[Reading text]

I was one of the 600,000 people that purchased The Dark Knight on Blu-ray DVD on its first day of release.  One of the neat features of certain Blu-ray DVD players is something called “BD-Live” that gives you the ability to add ongoing content and live functionality to your Blu-ray DVD purchase by connecting your Blu-ray DVD player to the internet via an Ethernet connection. 


However, there is a Panopticonic risk in using BD-Live:  You lose your
viewing anonymity and everything you do with BD-Live is recorded by the
movie company on their servers — for Dark Knight, you sign up on WarnerBlu.com
— and your account “talks to” your local BD-Live setup. 

Since I am
one of the few in the 600,000 with a Blu-ray DVD player that can do
BD-Live, I was invited to a special online screening of the movie — via
BD-Live — with Dark Knight director Christopher Nolan.

Since I know Christopher Nolan will not answer the three questions I submitted, I will share them with you now:

1.  Why is The Dark Knight such a hateful move?  There is no love and zero honor in the entire two-and-a-half hour experience.  There is only despair and complaining.  Why do you think the movie was so successful?  Are we all willing slaves to your sadistic thrashing of our aesthetic sensibilities?

2.  Why does Batman “turn bad” at the end of the movie to cover up the five murders performed by Two-Face?  Why is it honorable for a SuperHero to protect a killer?  We don’t buy the notion that the Joker turned Two-Face bad.  Two-Face was turned by his hatred and want for revenge.  When Batman takes the fall for “the real hero gone bad” — the rest of us shudder at the ridiculous notion that the Batman from our childhood would ever for a moment allow himself to be the patsy for everything he fights against.

3.  Why all the suicide threats in the movie?  Guns are dangerous things.  Batman is a children’s hero and you are remaking the hero into nothing but a shameful shadow of justice and goodness.  Why create an adult movie that tempts the interest of children?  Do you have no honor, sir?  Do you, in fact, have no shame?


We previously smashed Dominos for participating in the promotion of death and destruction in the name of entertainment, but we are still worried for the need to self-punish the heart and self-mutilate the mind in the purchasing and the viewing of The Dark Knight on Blu-ray DVD with BD-Live. 

The Dark Knight is evil in its entire core and the hype over Heath Ledger’s performance is overblown — if he hadn’t killed himself, there would be no exclamation of, nor clamoring for, an Academy Award.  Ledger is irritating in his lips-licking, murderous, sycophancy and instead of celebrating his performance; we should be mourning the notion that the daughter that never knew him will one day view his terrible, life-sucking, performance.

[/Reading text]
[Recorded information]

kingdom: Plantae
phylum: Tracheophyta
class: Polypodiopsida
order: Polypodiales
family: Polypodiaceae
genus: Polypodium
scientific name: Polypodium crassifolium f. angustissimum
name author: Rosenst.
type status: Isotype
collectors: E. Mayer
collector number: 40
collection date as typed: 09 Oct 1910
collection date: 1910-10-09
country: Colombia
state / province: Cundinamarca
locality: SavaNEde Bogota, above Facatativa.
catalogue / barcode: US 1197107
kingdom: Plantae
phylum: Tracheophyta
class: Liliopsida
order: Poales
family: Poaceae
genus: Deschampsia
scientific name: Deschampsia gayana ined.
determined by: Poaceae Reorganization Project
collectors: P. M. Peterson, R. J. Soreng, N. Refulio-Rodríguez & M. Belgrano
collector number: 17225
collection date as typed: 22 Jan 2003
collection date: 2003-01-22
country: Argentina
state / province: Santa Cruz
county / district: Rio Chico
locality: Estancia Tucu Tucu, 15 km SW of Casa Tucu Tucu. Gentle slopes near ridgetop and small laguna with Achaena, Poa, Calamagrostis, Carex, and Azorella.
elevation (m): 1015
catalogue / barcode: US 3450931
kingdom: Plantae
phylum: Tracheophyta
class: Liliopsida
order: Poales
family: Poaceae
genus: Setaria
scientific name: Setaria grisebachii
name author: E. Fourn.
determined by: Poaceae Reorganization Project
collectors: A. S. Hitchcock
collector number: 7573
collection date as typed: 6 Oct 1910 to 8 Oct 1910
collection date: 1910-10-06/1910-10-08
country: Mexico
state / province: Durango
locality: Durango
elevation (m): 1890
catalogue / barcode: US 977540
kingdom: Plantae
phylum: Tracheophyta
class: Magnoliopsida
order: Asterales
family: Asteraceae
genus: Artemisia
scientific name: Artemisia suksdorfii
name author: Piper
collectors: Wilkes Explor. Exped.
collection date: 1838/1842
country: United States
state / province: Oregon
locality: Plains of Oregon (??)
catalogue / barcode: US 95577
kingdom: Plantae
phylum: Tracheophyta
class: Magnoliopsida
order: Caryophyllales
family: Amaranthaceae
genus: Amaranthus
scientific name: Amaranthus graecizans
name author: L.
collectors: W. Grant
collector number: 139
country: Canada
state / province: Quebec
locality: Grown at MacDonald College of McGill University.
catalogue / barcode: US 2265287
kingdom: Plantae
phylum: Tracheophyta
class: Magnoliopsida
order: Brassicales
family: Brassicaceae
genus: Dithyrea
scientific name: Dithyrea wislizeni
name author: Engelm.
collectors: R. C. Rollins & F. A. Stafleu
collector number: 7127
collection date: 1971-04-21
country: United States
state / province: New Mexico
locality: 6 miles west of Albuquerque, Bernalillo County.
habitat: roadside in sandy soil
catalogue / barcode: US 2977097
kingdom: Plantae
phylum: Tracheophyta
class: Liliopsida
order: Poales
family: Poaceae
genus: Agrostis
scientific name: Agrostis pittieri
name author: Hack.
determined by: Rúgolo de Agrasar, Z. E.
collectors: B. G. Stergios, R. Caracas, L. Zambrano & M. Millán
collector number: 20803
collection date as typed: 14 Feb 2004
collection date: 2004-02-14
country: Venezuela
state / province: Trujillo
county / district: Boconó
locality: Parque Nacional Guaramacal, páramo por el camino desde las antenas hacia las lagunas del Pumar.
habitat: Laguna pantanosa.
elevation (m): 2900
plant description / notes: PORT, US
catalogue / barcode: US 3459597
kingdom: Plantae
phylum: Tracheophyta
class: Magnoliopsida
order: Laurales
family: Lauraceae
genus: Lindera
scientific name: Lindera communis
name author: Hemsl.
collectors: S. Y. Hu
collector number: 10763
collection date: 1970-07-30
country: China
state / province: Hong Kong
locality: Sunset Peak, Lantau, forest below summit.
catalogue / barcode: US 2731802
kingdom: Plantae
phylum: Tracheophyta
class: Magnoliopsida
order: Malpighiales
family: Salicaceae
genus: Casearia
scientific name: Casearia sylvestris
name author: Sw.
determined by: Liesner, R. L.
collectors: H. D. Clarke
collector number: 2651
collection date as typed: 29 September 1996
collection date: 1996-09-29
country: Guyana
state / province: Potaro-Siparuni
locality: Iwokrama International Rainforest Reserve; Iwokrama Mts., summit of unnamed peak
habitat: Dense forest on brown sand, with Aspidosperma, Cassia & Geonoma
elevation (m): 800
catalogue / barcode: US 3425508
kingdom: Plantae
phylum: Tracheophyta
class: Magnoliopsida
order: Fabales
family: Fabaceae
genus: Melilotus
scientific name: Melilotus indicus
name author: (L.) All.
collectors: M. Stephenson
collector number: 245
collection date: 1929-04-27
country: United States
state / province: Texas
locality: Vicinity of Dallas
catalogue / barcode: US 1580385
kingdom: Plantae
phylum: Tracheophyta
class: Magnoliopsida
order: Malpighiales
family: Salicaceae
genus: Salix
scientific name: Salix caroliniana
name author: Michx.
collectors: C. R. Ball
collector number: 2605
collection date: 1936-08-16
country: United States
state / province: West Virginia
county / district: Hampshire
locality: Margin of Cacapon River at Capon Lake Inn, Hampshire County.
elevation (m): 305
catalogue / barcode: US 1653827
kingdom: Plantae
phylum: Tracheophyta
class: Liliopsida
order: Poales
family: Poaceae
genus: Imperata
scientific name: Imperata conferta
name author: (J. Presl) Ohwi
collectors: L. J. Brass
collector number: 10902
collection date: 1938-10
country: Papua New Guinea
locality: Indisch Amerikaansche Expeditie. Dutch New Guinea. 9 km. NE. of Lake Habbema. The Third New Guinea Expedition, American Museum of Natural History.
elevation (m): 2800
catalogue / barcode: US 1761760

[/Recorded information]

*Assigned task*:
Continue the piece about buying and watching The Dark Knight on Blu-ray, picking up after its final sentence.

*Response area*:
4 Comments

  1. I wonder if my feelings about Heath coloured my viewing. I liked him in Brokeback Mountain. Perhaps if I had no idea who he was, I wouldn’t have liked it as much. Then again, I was a fan as a child of the monstrous character from which they took inspiration for the movie – supposedly The Killing Joke was one of the stories they looked to, and I remember reading that comic story a number of times in YMHA 🙂

  2. Gordon —
    When you have a character with no redeeming quality — and that’s the Joker in that movie — and that person just wants to “watch the world burn,” it makes one wonder why we bother watching the movie. Why is the Joker saved from death? If he is truly incorrigible and un-reformable, what’s the interest in salvaging that horror? Drama is about change. Batman changes. The rat changes. Morgan Freeman changes. Two-Face changes. The Joker does not change. He’s just the same old, same old. No surprises; and easy for an actor to play because it’s just the same lips-licking thing over and over…

  3. I always thought the goal with nonredeemable characters was that the character had to be destroyed before you were destroyed. Did you feel that The Joker changed in the 1989 Batman? Just wondering.

  4. Non-redeemable characters are tough to write and play, Gordon, because they only act. They have no growth. They are living, predictable, stereotypes. They need to express some sort of change over the period we are with them or they are unusable internally and our mind rejects them as a totem and not a meme.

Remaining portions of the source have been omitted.